April 21, 2013

First Friend


Now and then
Way back in the beginning, when our new-to-cruising kid asked Santa for a friend for Christmas, I wondered if cruising would ever be right for us. But not long after Maia made her lonely little request, a boat we recognized pulled into harbour. We had hopscotched down the US west coast with a boat called Orca. We were always a little out of sync, but usually one of us would delay a departure by a day or so, so our cruising kids (two only girls with more in common than we could have imagined given a 3-year age gap) could get their fill of little-girl chatter. This went on for months; starting in Neah Bay, then on to Coos Bay, Eureka and Morro Bay.

A few months into the trip, injury waylaid Orca and we lost touch. But then Maia’s Christmas dream was answered—Maia and Sirena, who were each other’s first (and, at that point, only) cruising friend, had a chance to catch-up in Newport Beach.
 
Brisbane breakfast brings back memories of a La Paz lunch
 

By the time we reached La Cruz, Mexico Maia’s social life was filled to overflowing, and those first lonely months were a memory. We still ran into Sirena and family, and the meetings were as sweet as ever, but the fear; that Maia would be lonely forever and cruising would never work, was gone.

“Will I make friends?” Is the question every cruising kid asks before they cruise or shortly after they begin. In most places (the ones where big packs of cruisers gather for months on end, or where groups of cruisers migrate with the seasons) the answer is ‘yes’. And most families tend to modify cruising plans a bit to go where the kids are.
 
Swimming in Brisbane, paddling in Morro Bay
 

But as the years have passed (has it really been almost 4 years?!) Maia’s question has shifted a bit. She now knows she’ll make friends, but now she wants to keep them too. She wants a group of buddiess she knows are hers and who know her, not just for a season but for years on end.
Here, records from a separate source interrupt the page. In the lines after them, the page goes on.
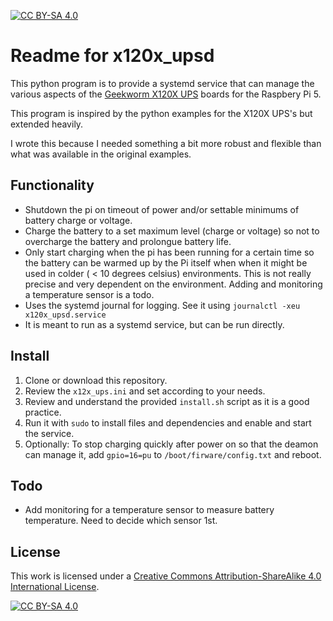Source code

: [![CC BY-SA 4.0][cc-by-sa-shield]][cc-by-sa]

# Readme for x120x_upsd
This python program is to provide a systemd service that can manage the various aspects of the [Geekworm X120X UPS](https://geekworm.com/collections/ups-hat/Raspberry-Pi+Raspberry-Pi-5) boards for the Raspbery Pi 5.

This program is inspired by the python examples for the X120X UPS's but extended heavily.

I wrote this because I needed something a bit more robust and flexible than what was available in the original examples.

## Functionality
- Shutdown the pi on timeout of power and/or settable minimums of battery charge or voltage.
- Charge the battery to a set maximum level (charge or voltage) so not to overcharge the battery and prolongue battery life.
- Only start charging when the pi has been running for a certain time so the battery can be warmed up by the Pi itself when when it might be used in colder ( < 10 degrees celsius) environments. This is not really precise and very dependent on the environment. Adding and monitoring a temperature sensor is a todo.
- Uses the systemd journal for logging. See it using `journalctl -xeu x120x_upsd.service`
- It is meant to run as a systemd service, but can be run directly.

## Install
1. Clone or download this repository.
2. Review the `x12x_ups.ini` and set according to your needs.
3. Review and understand the provided `install.sh` script as it is a good practice. 
4. Run it with `sudo` to install files and dependencies and enable and start the service.
5. Optionally: To stop charging quickly after power on so that the deamon can manage it, add `gpio=16=pu` to `/boot/firware/config.txt` and reboot.

## Todo
- Add monitoring for a temperature sensor to measure battery temperature. Need to decide which sensor 1st. 

## License
This work is licensed under a
[Creative Commons Attribution-ShareAlike 4.0 International License][cc-by-sa].

[![CC BY-SA 4.0][cc-by-sa-image]][cc-by-sa]

[cc-by-sa]: http://creativecommons.org/licenses/by-sa/4.0/
[cc-by-sa-image]: https://licensebuttons.net/l/by-sa/4.0/88x31.png
[cc-by-sa-shield]: https://img.shields.io/badge/License-CC%20BY--SA%204.0-lightgrey.svg
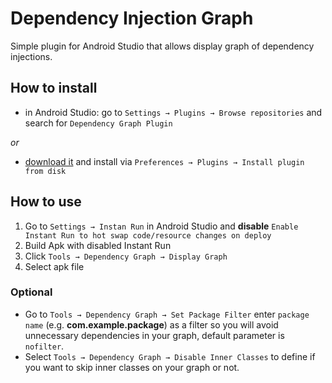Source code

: # Dependency Injection Graph

Simple plugin for Android Studio that allows display graph of dependency injections.

## How to install
- in Android Studio: go to `Settings → Plugins → Browse repositories` and search for `Dependency Graph Plugin`

_or_

- [download it](http://plugins.jetbrains.com/plugin/10107) and install via `Preferences → Plugins → Install plugin from disk`

## How to use

1. Go to `Settings → Instan Run` in Android Studio and **disable** `Enable Instant Run to hot swap code/resource changes on deploy`
2. Build Apk with disabled Instant Run
3. Click `Tools → Dependency Graph → Display Graph`
4. Select apk file

### Optional

- Go to `Tools → Dependency Graph → Set Package Filter` enter `package name` (e.g. **com.example.package**) as a filter so you will avoid unnecessary dependencies in your graph, default parameter is `nofilter`.
- Select `Tools → Dependency Graph → Disable Inner Classes` to define if you want to skip inner classes on your graph or not.
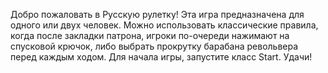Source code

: Добро пожаловать в Русскую рулетку!
Эта игра предназначена для одного или двух человек. 
Можно использовать классические правила, когда после закладки патрона, игроки по-очереди нажимают на спусковой крючок, либо выбрать прокрутку барабана револьвера перед каждым ходом.
Для начала игры, запустите класс Start.
Удачи!
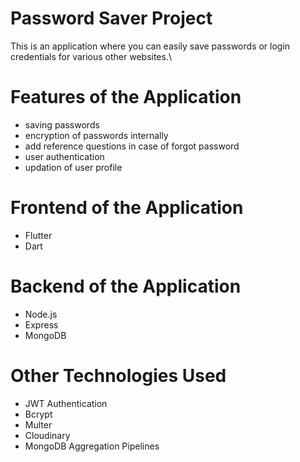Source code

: # Password Saver Project

This is an application where you can easily save passwords or login credentials for various other websites.\

# Features of the Application
- saving passwords 
- encryption of passwords internally
- add reference questions in case of forgot password
- user authentication
- updation of user profile

# Frontend of the Application 
- Flutter
- Dart

# Backend of the Application
- Node.js
- Express
- MongoDB

# Other Technologies Used
- JWT Authentication
- Bcrypt 
- Multer
- Cloudinary
- MongoDB Aggregation Pipelines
It had been a few years since Maia and Sirena last played together. But when the fates brought them together this weekend the years apart disappeared. Their conversation lasted for hours, went late into the night and continued on the next day. Plans were made for the next meeting, and the one after that. It’s not the same as being neighbours year in and year out. But I guess when you live a nomadic life, and half your friends are nomadic too, you accept the gifts of friendship the way they come.